Consigne 1:
D'après l'extrait, quelle largeur minimale les canaux de Mars devaient-ils avoir pour être visibles de la Terre ?
Consigne 2:
Recopiez le passage de l'extrait situé entre « Rappelons brièvement l’intrigue » et « de ses océans. », ces deux passages compris.

Extrait:
|---|

En 1898, dans un roman célèbre, l’écrivain anglais H. G. Wells décrit comment des Martiens envahissent la Terre avant d’être décimés par nos microbes. Ne peut-on établir un parallèle entre le thème de ce roman et notre situation actuelle face à la destruction de la biodiversité et à la multiplication des pandémies ?

Billet de blogue 5 mars 2025 | illustration : Réédition en 1953 de The War of the Worlds © Collection de l’auteur

La Guerre des mondes est un célèbre roman publié en 1898 à Londres par Herbert George Wells (1866-1946), un des figures littéraires de la fin du 19e siècle et du début du 20e. Cet ouvrage est considéré comme fondateur de ce qu’on appelle la science-fiction (SF) à travers l’un de ses thèmes les plus populaires, l’invasion venue de l’espace. La manière dont ce thème a été exploité par la littérature populaire vaut même à La Guerre des mondes d’être souvent associé à l’idée de « crédulité populaire ». Orson Welles n’a-t-il pas déclenché une panique en adaptant La Guerre des mondes à la radio en 1938 ? Les histoires de « martiens » multipliées par les pulps de science-fiction des années 1930-40 n’ont-elles pas influencé des vagues de « crédulité populaire » comme celle des « soucoupes volantes » en 1947 ? J’ai montré ailleurs que la panique attribuée à Orson Welles et la crédulité associées aux vagues de soucoupes volantes devraient plutôt être qualifiées de « légendes urbaines »1 mais je voudrai ici me concentrer sur un autre point pou ressayer de montrer que La Guerre des mondes pourrait aider à penser l’écocide, la destruction des vivants provoquée par la civilisation occidentale.

Rappelons brièvement l’intrigue du roman. L’action se situe à la toute fin du 19e siècle ou au tout début des années 1900. A l’époque, un certain nombre d’astronomes et une partie du public pensaient que Mars était habitée. Après la découverte de fins tracés rectilignes, désignés sous le terme de canaux, à la surface de la planète rouge à la fin des années 1870, des astronomes ont imaginé que Mars abritait une civilisation techniquement très développée. Car, pour être visibles de la terre, les canaux devaient avoir au moins la largeur de la Manche. Ces astronomes pensaient aussi que la planète était en train de mourir en raison de la disparition de ses océans.

|---|

Extractions du texte page par page:
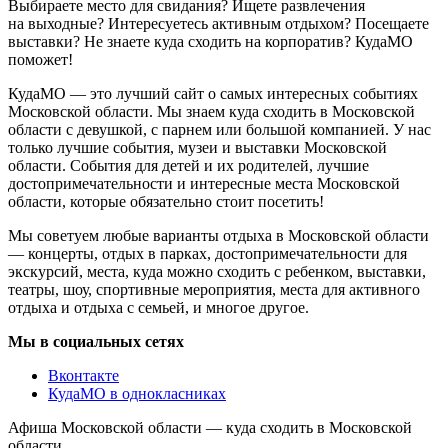
Выбираете место для свидания? Ищете развлечения
на выходные? Интересуетесь активным отдыхом? Посещаете
выставки? Не знаете куда сходить на корпоратив? КудаМО
поможет!
КудаМО — это лучший сайт о самых интересных событиях
Московской области. Мы знаем куда сходить в Московской
области с девушкой, с парнем или большой компанией. У нас
только лучшие события, музеи и выставки Московской
области. События для детей и их родителей, лучшие
достопримечательности и интересные места Московской
области, которые обязательно стоит посетить!
Мы советуем любые варианты отдыха в Московской области
— концерты, отдых в парках, достопримечательности для
экскурсий, места, куда можно сходить с ребенком, выставки,
театры, шоу, спортивные мероприятия, места для активного
отдыха и отдыха с семьей, и многое другое.
Мы в социальных сетях
Вконтакте
КудаМО в однокласниках
Афиша Московской области — куда сходить в Московской
области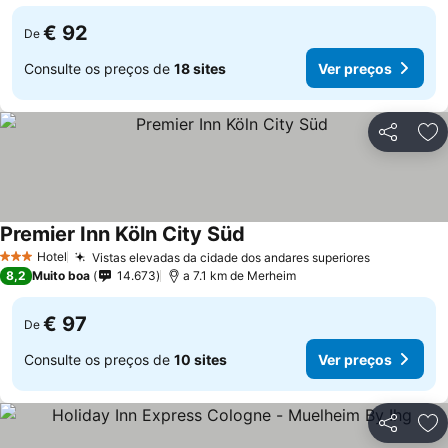
€ 92
De
Consulte os preços de
18 sites
Ver preços
Partilhar
Ad
Premier Inn Köln City Süd
Hotel
Vistas elevadas da cidade dos andares superiores
3 Estrelas
8,2
Muito boa
14.673
a 7.1 km de Merheim
€ 97
De
Consulte os preços de
10 sites
Ver preços
Partilhar
Ad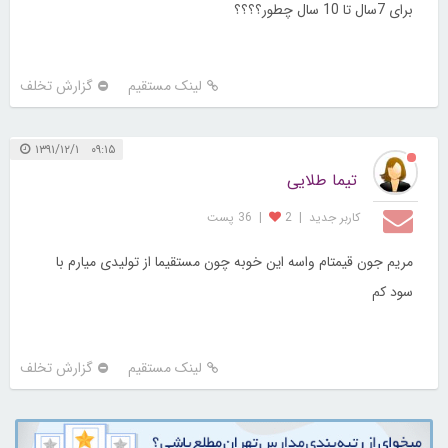
برای 7سال تا 10 سال چطور؟؟؟؟
لینک مستقیم
گزارش تخلف
۰۹:۱۵ ۱۳۹۱/۱۲/۱
تیما طلایی
کاربر جديد
|
2
|
36 پست
مریم جون قیمتام واسه این خوبه چون مستقیما از تولیدی میارم با
سود کم
لینک مستقیم
گزارش تخلف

|---|

Réponse 1:
Ils devaient avoir au moins la largeur de la Manche.

Réponse 2:
Rappelons brièvement l’intrigue du roman. L’action se situe à la toute fin du 19e siècle ou au tout début des années 1900. A l’époque, un certain nombre d’astronomes et une partie du public pensaient que Mars était habitée. Après la découverte de fins tracés rectilignes, désignés sous le terme de canaux, à la surface de la planète rouge à la fin des années 1870, des astronomes ont imaginé que Mars abritait une civilisation techniquement très développée. Car, pour être visibles de la terre, les canaux devaient avoir au moins la largeur de la Manche. Ces astronomes pensaient aussi que la planète était en train de mourir en raison de la disparition de ses océans.